American Skin Review

American Skin Review

American Skin Movie Review

Previously we updated you on a film release called “American Skin”. We thought because of the award it won it was going to be a great, not this one. This is going to be a review of a profoundly, sometimes unwatchable, terrible film and I can honestly say that without provocation. This is just a bad movie. Awful.

Plot?

This particular film, if you don’t know, is about police brutality. Nate Parker stars as Lincoln Jefferson veteran who works as a janitor at a prestigious private school so his 14 year old son Johnny can attend said school. One day, after a racially profiled traffic stop, his son Cajohnny is killed by a police officer. After the shooting, a film student begins to make a documentary about Lincoln and his grief. However, when the grand jury decision not to indict the cop comes down Lincoln and his friends, decide to hold the precinct hostage and force the kid to keep filming. At this point, I am trying my hardest to keep watching. The first 15 minutes are an excruciating experience, really bland, boring and dull film. So when the guns came out I was thinking differently, like this could get interesting. But no, it is so much worse. Lincoln doesn’t go on a grief induced rage, Chris dormer style, instead he insists on holding a mock trial using the civilians who were in the precinct when they took over as well as any non violent offenders they happen to find downstairs and got held up waiting in the jail.

Stating The Obvious

During this time in the movie, it seems to blatantly rip off the negotiator in the worst possible way. Now if this were more smartly written and they were able to more effectively recreate the structure and tone of a legal thriller, it would have potential.

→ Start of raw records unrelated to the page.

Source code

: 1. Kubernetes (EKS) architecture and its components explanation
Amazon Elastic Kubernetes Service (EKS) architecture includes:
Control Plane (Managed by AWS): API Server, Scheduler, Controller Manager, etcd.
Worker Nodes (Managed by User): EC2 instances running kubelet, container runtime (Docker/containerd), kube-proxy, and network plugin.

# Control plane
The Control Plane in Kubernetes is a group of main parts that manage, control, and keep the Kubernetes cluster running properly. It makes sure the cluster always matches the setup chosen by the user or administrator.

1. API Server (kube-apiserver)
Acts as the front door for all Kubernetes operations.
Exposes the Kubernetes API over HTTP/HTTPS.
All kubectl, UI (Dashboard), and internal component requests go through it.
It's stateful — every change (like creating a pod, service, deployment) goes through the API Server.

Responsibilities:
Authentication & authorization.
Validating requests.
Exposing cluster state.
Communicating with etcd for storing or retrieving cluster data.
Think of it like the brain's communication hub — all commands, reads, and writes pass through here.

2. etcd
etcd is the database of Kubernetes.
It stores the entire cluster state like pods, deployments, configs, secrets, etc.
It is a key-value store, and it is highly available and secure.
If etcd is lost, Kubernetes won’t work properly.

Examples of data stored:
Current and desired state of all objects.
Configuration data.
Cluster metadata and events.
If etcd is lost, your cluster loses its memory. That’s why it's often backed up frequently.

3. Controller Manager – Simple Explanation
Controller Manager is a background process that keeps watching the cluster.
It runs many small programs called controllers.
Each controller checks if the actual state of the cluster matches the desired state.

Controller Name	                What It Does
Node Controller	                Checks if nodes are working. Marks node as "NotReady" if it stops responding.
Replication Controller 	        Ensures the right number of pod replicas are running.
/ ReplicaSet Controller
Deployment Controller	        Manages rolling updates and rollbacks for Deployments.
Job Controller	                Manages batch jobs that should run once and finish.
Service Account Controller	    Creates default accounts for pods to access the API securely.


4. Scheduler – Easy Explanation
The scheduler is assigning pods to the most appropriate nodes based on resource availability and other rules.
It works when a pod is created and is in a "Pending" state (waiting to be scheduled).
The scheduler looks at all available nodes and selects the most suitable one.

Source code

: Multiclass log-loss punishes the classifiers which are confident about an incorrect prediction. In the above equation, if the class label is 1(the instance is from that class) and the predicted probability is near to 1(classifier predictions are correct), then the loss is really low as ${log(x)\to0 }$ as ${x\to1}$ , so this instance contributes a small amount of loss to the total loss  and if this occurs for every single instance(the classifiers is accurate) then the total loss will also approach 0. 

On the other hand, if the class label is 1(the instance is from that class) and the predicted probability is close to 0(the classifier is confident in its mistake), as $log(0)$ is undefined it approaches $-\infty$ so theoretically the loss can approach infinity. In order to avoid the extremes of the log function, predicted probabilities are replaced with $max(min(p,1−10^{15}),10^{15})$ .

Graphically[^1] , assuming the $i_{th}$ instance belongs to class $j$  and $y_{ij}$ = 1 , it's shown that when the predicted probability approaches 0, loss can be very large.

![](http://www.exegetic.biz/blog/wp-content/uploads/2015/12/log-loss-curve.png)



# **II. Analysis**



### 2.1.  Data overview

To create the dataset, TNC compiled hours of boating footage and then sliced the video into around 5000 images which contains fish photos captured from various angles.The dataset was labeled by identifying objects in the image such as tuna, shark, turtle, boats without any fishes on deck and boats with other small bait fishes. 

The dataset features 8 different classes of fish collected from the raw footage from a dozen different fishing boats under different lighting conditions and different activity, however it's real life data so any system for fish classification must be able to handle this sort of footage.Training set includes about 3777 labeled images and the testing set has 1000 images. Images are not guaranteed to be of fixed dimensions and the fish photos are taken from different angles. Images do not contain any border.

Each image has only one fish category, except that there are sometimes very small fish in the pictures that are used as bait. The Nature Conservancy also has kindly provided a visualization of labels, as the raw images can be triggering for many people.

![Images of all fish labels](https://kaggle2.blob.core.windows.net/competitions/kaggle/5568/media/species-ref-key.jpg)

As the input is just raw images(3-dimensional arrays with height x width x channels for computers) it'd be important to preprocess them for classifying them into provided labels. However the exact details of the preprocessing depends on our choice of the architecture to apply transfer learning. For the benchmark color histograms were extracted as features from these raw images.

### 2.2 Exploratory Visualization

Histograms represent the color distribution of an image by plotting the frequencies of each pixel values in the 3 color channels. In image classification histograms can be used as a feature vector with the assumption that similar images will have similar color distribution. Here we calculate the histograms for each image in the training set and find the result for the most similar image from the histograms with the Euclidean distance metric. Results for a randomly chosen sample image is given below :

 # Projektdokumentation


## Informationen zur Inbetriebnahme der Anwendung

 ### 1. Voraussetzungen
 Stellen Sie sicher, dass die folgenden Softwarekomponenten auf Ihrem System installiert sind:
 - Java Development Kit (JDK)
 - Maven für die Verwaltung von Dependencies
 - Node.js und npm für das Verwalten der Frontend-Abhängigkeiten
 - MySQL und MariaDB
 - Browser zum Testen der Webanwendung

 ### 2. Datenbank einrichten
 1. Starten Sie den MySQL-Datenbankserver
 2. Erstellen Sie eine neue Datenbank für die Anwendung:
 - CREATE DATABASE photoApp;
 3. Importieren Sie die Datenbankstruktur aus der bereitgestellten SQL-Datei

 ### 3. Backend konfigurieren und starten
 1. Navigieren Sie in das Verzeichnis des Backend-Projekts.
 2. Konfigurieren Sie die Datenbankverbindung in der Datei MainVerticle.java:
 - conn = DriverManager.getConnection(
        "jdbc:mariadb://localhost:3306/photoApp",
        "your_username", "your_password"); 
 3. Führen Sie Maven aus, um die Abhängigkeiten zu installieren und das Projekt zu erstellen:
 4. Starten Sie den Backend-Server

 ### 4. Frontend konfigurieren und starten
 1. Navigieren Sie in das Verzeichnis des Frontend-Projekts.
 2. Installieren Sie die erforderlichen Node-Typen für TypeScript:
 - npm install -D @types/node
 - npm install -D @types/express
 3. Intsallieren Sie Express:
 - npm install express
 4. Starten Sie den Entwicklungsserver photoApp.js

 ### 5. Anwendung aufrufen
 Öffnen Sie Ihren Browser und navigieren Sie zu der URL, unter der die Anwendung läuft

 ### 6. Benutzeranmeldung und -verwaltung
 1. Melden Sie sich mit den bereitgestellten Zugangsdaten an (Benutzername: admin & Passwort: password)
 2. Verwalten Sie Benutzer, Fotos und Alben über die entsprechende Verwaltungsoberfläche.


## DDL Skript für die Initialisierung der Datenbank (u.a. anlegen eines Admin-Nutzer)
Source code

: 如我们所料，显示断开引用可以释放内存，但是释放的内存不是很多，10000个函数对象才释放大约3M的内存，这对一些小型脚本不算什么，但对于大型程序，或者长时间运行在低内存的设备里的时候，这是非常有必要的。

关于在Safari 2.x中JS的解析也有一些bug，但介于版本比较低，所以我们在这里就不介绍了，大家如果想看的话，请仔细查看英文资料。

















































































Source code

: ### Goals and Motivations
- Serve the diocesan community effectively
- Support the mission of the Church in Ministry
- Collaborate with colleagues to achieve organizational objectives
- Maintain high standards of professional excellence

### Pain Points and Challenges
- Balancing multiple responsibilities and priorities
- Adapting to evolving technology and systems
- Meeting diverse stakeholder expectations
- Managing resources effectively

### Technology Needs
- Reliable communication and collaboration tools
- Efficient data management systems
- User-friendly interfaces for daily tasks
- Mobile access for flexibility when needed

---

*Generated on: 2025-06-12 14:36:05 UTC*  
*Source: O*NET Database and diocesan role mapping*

But the middle of this film breaks out into literally a community theater production. It basically feels like the comment section of every Facebook post you saw in 2020 after the George Floyd protests. Scene after scene of random background characters chiming in with prolonged embarrassing opinions about race relations and police procedure. Eventually, you the viewer are exhausted from the massive bombardment of interesting personal opinions. There’s just nothing meaningful or new or illuminating about these debates. There is no drama and no insight. This is a movie that repeatedly strays from its already dubious mockumentary framework, to have black people explain the politics of being black, to other black people. This movie has no problem stating the obvious. All I can really say is don’t watch this movie if you have a septic tank to empty out, or some extremely painful back surgery you have been neglecting. We give this one a ½ charm and we don’t even have a half charm.